### Dataset entries
════
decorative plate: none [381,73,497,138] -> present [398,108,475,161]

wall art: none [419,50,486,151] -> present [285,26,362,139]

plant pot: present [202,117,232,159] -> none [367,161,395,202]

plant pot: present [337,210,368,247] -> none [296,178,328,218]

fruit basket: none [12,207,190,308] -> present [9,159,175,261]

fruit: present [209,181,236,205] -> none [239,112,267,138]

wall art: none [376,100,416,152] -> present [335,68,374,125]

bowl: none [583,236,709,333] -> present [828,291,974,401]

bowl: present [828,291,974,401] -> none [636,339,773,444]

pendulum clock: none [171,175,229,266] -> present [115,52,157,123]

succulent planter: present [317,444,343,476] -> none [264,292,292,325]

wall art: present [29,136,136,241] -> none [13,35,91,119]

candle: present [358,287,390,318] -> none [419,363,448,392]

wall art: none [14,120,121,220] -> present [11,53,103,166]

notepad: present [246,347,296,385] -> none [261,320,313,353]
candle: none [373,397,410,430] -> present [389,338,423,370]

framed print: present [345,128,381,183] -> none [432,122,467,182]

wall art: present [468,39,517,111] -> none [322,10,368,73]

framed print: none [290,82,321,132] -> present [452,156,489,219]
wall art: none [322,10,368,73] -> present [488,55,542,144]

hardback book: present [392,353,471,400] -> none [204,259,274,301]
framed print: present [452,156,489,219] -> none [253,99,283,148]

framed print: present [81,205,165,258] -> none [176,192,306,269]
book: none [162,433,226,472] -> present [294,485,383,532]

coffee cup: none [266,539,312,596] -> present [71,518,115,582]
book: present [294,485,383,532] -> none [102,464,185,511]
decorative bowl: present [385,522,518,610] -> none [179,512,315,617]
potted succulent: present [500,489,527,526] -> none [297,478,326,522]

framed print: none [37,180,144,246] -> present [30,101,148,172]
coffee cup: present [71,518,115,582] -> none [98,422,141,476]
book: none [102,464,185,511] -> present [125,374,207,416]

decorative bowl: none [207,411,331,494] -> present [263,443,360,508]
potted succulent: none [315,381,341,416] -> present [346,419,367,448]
════
### What you need to do
Give the count of lines above that include the word "decorative", stating no other information.

### Written solution
3